Hepatotoxicity is one of the leading causes of attrition of compounds in clinical development. Advances in animal models and in vitro assays have been useful in identifying compounds with generalized liver toxicity. However, rare liver toxicities continue to be seen in clinical trials and in post marketed therapeutics. These adverse events have serious implications for the pharmaceutical industry, academic investigators, regulatory authorities and most importantly patients. The challenge is to identify those individuals who are at risk for the rare or idiosyncratic hepatotoxicity events prior to compound exposure or before they experience serious injury. The availability of the human genome sequence and mapped high density genetic markers affords an opportunity to investigate the role of inheritance in susceptibility to drug induced liver injury. GlaxoSmithKline has experience in performing high density genome wide association scans to identify genetic factors that contribute to rare adverse events. A potential collaboration to perform a high density scan on subjects recruited in the DILIN will be discussed.
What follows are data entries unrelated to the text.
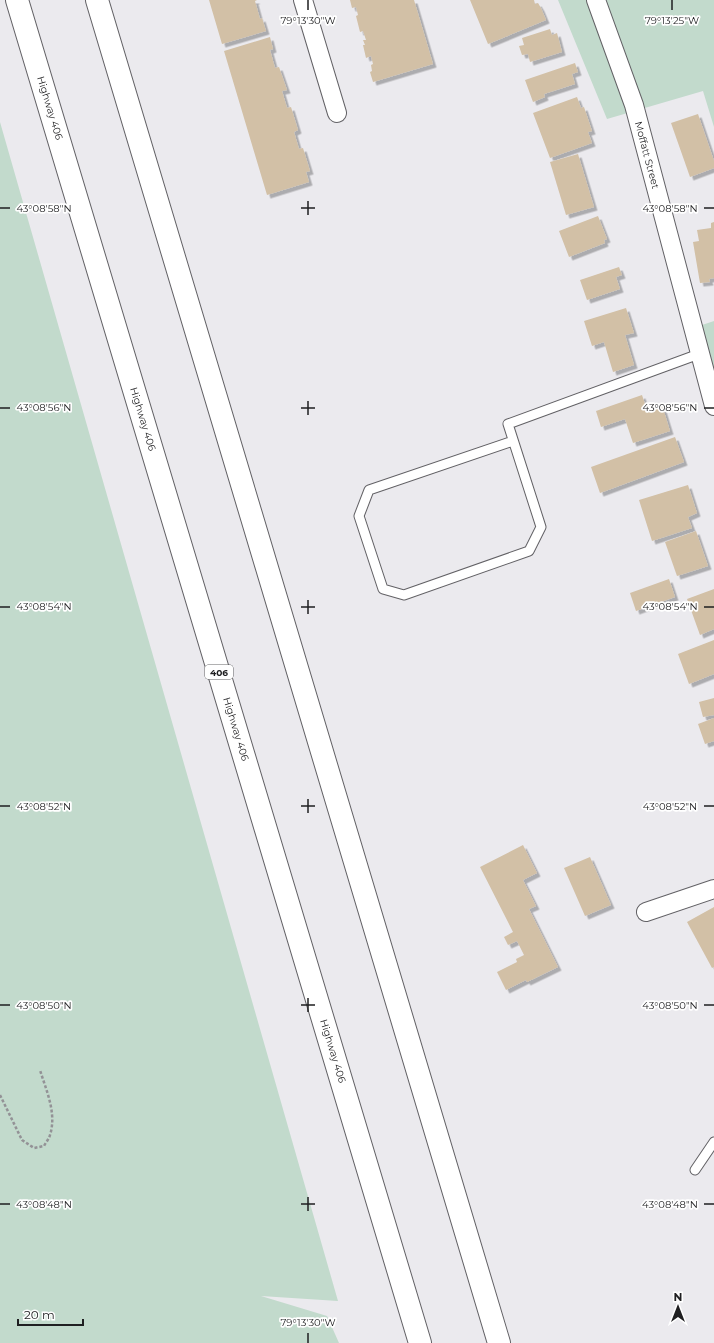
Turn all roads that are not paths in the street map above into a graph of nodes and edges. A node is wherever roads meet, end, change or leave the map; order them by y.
1 (17, 0) edge
2 (97, 0) edge
3 (303, 0) edge
4 (596, 0) edge
5 (338, 114) dead end
6 (699, 354) junction
7 (714, 406) edge
8 (513, 441) junction
9 (714, 889) edge
10 (646, 912) dead end
11 (714, 1142) edge
12 (695, 1170) dead end
13 (420, 1343) edge
14 (500, 1343) edge

1 - 13 highway, Highway 406 / 406
2 - 14 highway
3 - 5 street
4 - 6 street, Moffatt Street
6 - 7 street, Moffatt Street
6 - 8 lane
8 - 8 lane
9 - 10 street
11 - 12 lane

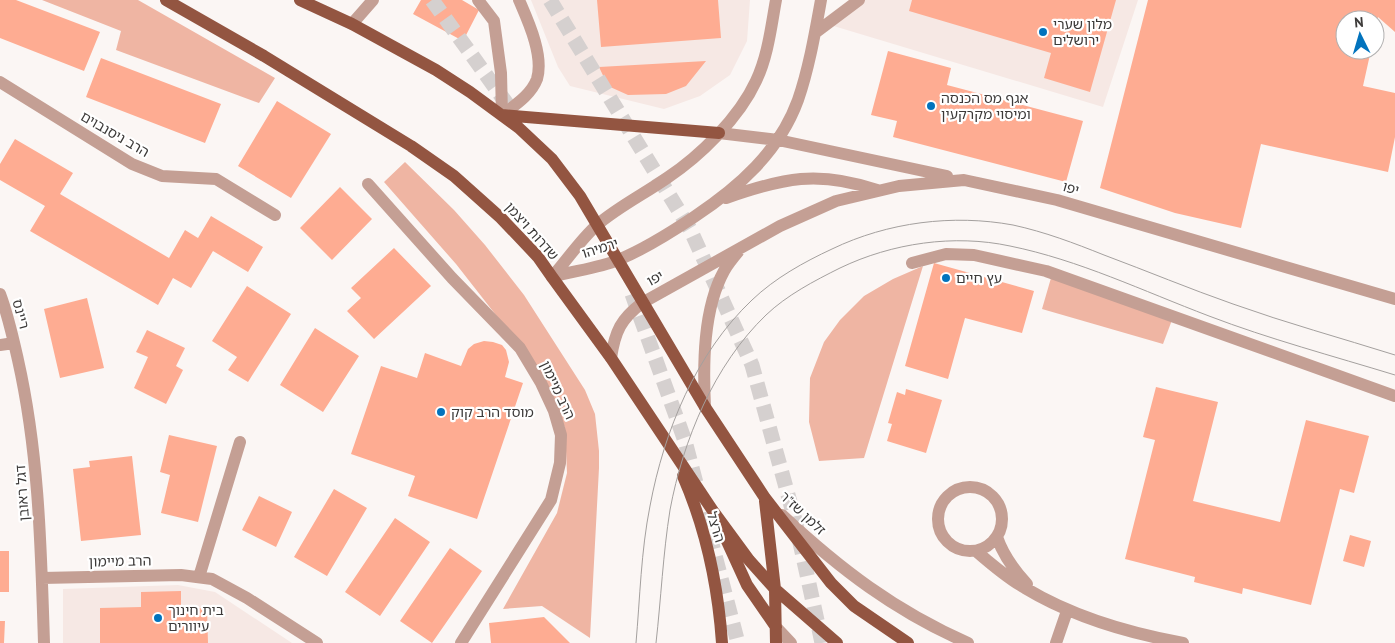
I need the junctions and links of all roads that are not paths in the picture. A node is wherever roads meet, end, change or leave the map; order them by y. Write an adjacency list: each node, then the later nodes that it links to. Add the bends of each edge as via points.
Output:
1 (166, 0): 24 (main road, שדרות ויצמן, via 304,80 454,176 501,218)
2 (302, 0): 9 (main road)
3 (373, 0): 9 (street)
4 (478, 0): 12 (street, via 494,21 501,73)
5 (519, 0): 12 (street, via 532,29 539,61 537,79 528,93)
6 (776, 0): 13 (street, ירמיהו, via 756,82)
7 (821, 0): 10 (street, ירמיהו)
8 (859, 0): 10 (street)
9 (352, 24): 12 (main road, via 436,70)
10 (815, 33): 14 (street, ירמיהו, via 798,100)
11 (0, 82): 19 (street, הרב ניסנבוים, via 132,164 162,176 216,179)
12 (502, 115): 13 (main road); 20 (main road, via 552,159)
13 (719, 133): 14 (street); 20 (street, ירמיהו, via 668,178)
14 (778, 140): 15 (street); 18 (street, ירמיהו, via 751,173)
15 (964, 180): 17 (street, יפו); 26 (street, יפו, via 1057,200)
16 (368, 184): 47 (street, הרב מיימון, via 520,348 541,383 561,435 560,463 550,500)
17 (878, 190): 18 (street, via 829,178 802,178 756,188); 21 (street, יפו, via 810,212)
18 (716, 202): 22 (street, ירמיהו, via 667,235)
19 (275, 214)
20 (597, 225): 22 (main road); 24 (street, ירמיהו)
21 (741, 248): 27 (street, יפו); 32 (street, יפו, via 724,270 711,309 705,363)
22 (617, 260): 24 (street, ירמיהו); 27 (main road)
23 (912, 263): 31 (street, via 946,254 974,255 1046,271)
24 (552, 276): 30 (main road, שדרות ויצמן)
25 (0, 294): 28 (street, ריינס)
26 (1395, 299)
27 (642, 302): 30 (street, יפו, via 620,325); 32 (main road)
28 (14, 343): 29 (street); 40 (street, דגל ראובן, via 33,444)
29 (0, 345)
30 (611, 358): 33 (main road, שדרות ויצמן)
31 (1395, 396)
32 (705, 407): 35 (main road)
33 (658, 427): 36 (main road, שדרות ויצמן); 48 (main road, הרצל, via 689,490 706,544 718,596)
34 (240, 442): 39 (street)
35 (765, 498): 41 (main road); 52 (main road, זלמן שז"ר, via 831,583 854,606); 53 (street, זלמן שז"ר, via 823,552 868,587 904,611)
36 (713, 512): 41 (main road, שדרות ויצמן); 44 (main road, via 747,585)
37 (997, 537): 38 (street, via 984,548); 38 (street, via 1002,518 996,500 989,493 970,487 951,494 940,510 940,530 944,538 959,549); 42 (street, via 1012,566)
38 (976, 550): 42 (street, via 1023,587)
39 (199, 577): 40 (street, הרב מיימון); 46 (street, הרב מיימון, via 247,598)
40 (42, 578): 45 (street, דגל ראובן)
41 (775, 589): 44 (main road); 51 (main road)
42 (1044, 599): 43 (street)
43 (1067, 611): 54 (street); 55 (street, via 1119,629)
44 (776, 627): 49 (main road); 50 (street)
45 (44, 643)
46 (317, 643)
47 (461, 643)
48 (722, 643)
49 (776, 643)
50 (791, 643)
51 (837, 643)
52 (908, 643)
53 (968, 643)
54 (1056, 643)
55 (1183, 643)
GSK would undertake genotyping at 500,000+ markers per subject and make this data available to the DILIN Principal Investigators, participate in genetic analysis and make data and results available in the public domain. The genetic data will serve as a resource to evaluate future hypotheses and can be used to guide further physiological investigations to elucidate the biochemical basis of this phenomenon and potential novel biomarkers. It is important to bring state of the art genome techniques to understand genetic contributions to this serious, poorly understood phenomenon to improve drug discovery and development and enhance patient care.

Biographical Sketch

Dan was educated at Indiana University receiving a Bachelor of Science in 1977, a Masters degree in 1979 and a Ph.D. in Cellular, Molecular and Developmental Biology in 1984. He pursued post doctoral research at Hoffmann-La Roche in Nutley New Jersey, utilizing molecular biology techniques to investigate the structure function relationship of proteins. He subsequently assumed a staff scientist position at Hoffmann La Roche and established a laboratory group investigating the molecular basis of the inflammatory response. In 1993 Dan joined Glaxo to establish a molecular biology laboratory to investigate the molecular and genetic basis of insulin resistance and type II diabetes. Following the merger of Glaxo and Burroughs Wellcome he assumed leadership responsibilities for the Genetics Research Initiative in Diabetes, participated in the development of the Genetics Directorate and served as the Head, Department for Human Genetics. As head of GSK’s Discovery Genetics, he directed the activities of 140 scientists in the U.S. and U.K. aimed at identifying disease susceptibility genes, determining the function of genes and understanding the role of genetics in the safety and efficacy of medicines. He now serves as Senior VP of the GR-Therapeutic Area Teams (TATs), which are responsible for interfacing with all of R&D and determining how genetics and genomics can best support drug discovery and development and optimize the delivery of safe and effective medicines to the people who need them.